Júlio 23/08/2016
Esse volume é divido em três partes, sendo que a terceira parte toma apenas um décimo do livro. A primeira começa por nos situar na vida do narrador, e dá um amplo panorama de sua infância e das pessoas que o cercavam. A segunda muda o foco para Charles Swann, e nos conta, com mais exatidão, seu relacionamento com Odette e o eventual declínio emocional de Swann. A terceira volta o foco para o narrador e concluí o volume reintroduzindo uma personagem apresentada no início do primeiro capítulo. Essa talvez seja forma mais simples, e menos justa, de descrever a "trama" de No Caminho de Swann.
O primeiro capítulo do livro é uma das transposições mais originais e eloquêntes do sentimento de nostalgia e da idéia de memória que eu já pude conferir na literatura. A grande beleza da escrita aqui é a capacidade de Proust descrever pessoas e cenários não de forma física, mas de forma emocional. Raramente ele se demora ao descrever como as pessoas e os locais são, mas sim como as pessoas pensam e que sentimentos esses locais trazem aos personagens, talvez a grande exceção seja descrição de cenários floridos, que o autor tem particular interesse em descrever cada espécie de flor que compõe a cena. Mesmo à respeito da idade dos personagens a clareza reside na maturidade das ações, e não na informação direta, principalmente ao que se refere à vida do narrador, pois só sabemos em que estágio da vida ele se encontra pelas descrições de suas ações, ambições e pensamentos.
Um dos melhores momentos dessa primeira parte, e uma das passagens mais famosas da literatura, é a memória involuntária causada ao narrador ao provar uma madeleine com chá, que desencadeia suas memórias de infância: "Rapidamente se me tornaram indiferentes as vicissitudes da minha vida, inofensivos os seus desastres, ilusória sua brevidade, da mesma forma como opera o amor, enchendo-me de uma essência preciosa; ou antes, essa essência não estava em mim, ela era eu". E essa musicalidade, essa forma poética de descrever sensações e lembranças é que torna essa obra uma experiência tão única, isso aliado à habilidade de Proust de descrever o psicológico de seus personagens de forma tão completa e humana.
O segundo capítulo tem como personagem central Swann, e aqui o narrador, antes personagem principal, passa para segundo plano e raramente faz comentários na primeira pessoa, se tornando basicamente onisciente durante toda sua duração. Desde Tolstoy que eu não havia tido a oportunidade de encontrar personagens tão complexos como os aqui apresentados e Swann, por si só, já seria o suficiente para posicionar Proust como um grande psicanalista dentro da literatura.
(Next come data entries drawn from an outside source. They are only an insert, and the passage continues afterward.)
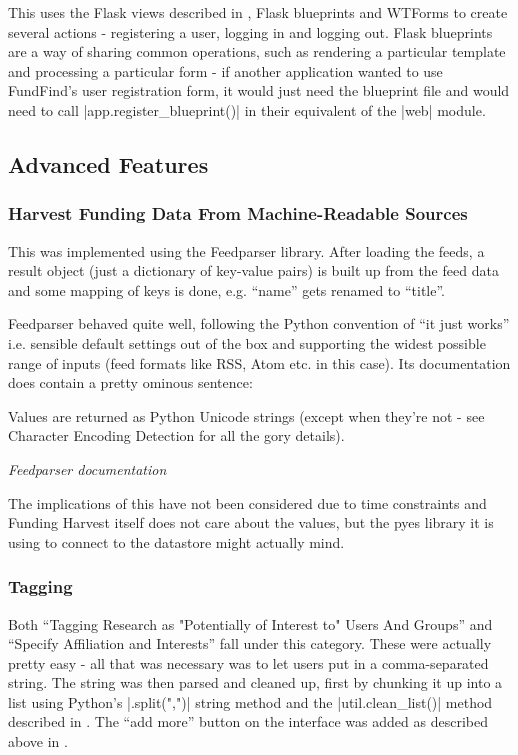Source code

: This uses the Flask views described in , Flask blueprints and WTForms to create several actions - registering a user, logging in and logging out. Flask blueprints are a way of sharing common operations, such as rendering a particular template and processing a particular form - if another application wanted to use FundFind's user registration form, it would just need the blueprint file and would need to call |app.register_blueprint()| in their equivalent of the |web| module.

\subsection{Advanced Features}

\subsubsection{Harvest Funding Data From Machine-Readable Sources}
This was implemented using the Feedparser \cite{feedparser} library. After loading the feeds, a result object (just a dictionary of key-value pairs) is built up from the feed data and some mapping of keys is done, e.g. ``name'' gets renamed to ``title''.

Feedparser behaved quite well, following the Python convention of ``it just works'' i.e. sensible default settings out of the box and supporting the widest possible range of inputs (feed formats like RSS, Atom etc. in this case). Its documentation does contain a pretty ominous sentence:

\begin{shadequote}
Values are returned as Python Unicode strings (except when they're not - see Character Encoding Detection for all the gory details).
\par\emph{Feedparser documentation \cite{feedparser-ominous}}
\end{shadequote}

The implications of this have not been considered due to time constraints and Funding Harvest itself does not care about the values, but the pyes library it is using to connect to the datastore might actually mind.

\subsubsection{Tagging}
Both ``Tagging Research as "Potentially of Interest to" Users And Groups'' and ``Specify Affiliation and Interests'' fall under this category. These were actually pretty easy - all that was necessary was to let users put in a comma-separated string. The string was then parsed and cleaned up, first by chunking it up into a list using Python's |.split(",")|  string method and the |util.clean_list()| method described in . The ``add more'' button on the interface was added as described above in .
É incrível a apresentação de suas inseguranças, medos e ansiedades, e a forma que é descrita cada percepção que o personagem tem sobre as ações de um segundo, seja a interpretação de uma frase ou de um simples gesto facial: "Swann reconheceu imediatamente nessas palavras um desses fragmentos de um fato correto que os mentirosos em aperto se consolam em fazer entrar na narração de fatos falsos que eles inventam, julgando que assim têm alguma vantagem e furtam sua semelhança à Verdade".
As cenas em que uma associação feita entre o amor que Swann sente por Odette e uma sonata foram um dos melhores momentos do livro para mim, que serve como explicação, justificativa e mesmo como medida temporal para o relacionamento com Odette. O sofrimento de Swann por uma mulher que a princípio ele não considera bela, que não compartilha suas curiosidades culturais, que leva uma vida leviana e cheia de segredos tenta ser justificado, por Swann, ao associar ela à uma sonata que, por acaso, ele "redescobre" ao lado dela.
O último capítulo introduz aquela que vem a ser o primeiro romance do narrador, Gilberte que é introduzida no primeiro capítulo do livro, mas a idéia que aqui parece ser foco é o conceito de como interpretamos os nomes das coisas. O narrador mostra como certas idéias e sentimentos ficam presas naquilo que o narrador se refere ao "refúgio dos nomes", e nos pensamentos que um nome pode desencadear na pessoa, conceito que utilizado mais para frente, quanto Gilberte pronuncia pela primeira vez o nome do narrador. Vale notar que essa pronúncia não é "ouvida" pelo leitor, somente pelo narrador, importando aqui o que esse evento põe em movimento na mente dele e não a revelação de seu nome para nós.
Esse volume já forneceria material para preencher um livro só de comentários, impossíveis de caberem em uma pequena resenha, mas resumindo é fácil dizer que é uma experiência realmente única que sem dúvidas valeu todo o tempo investido e mal posso esperar para conferir o 6 volumes restantes.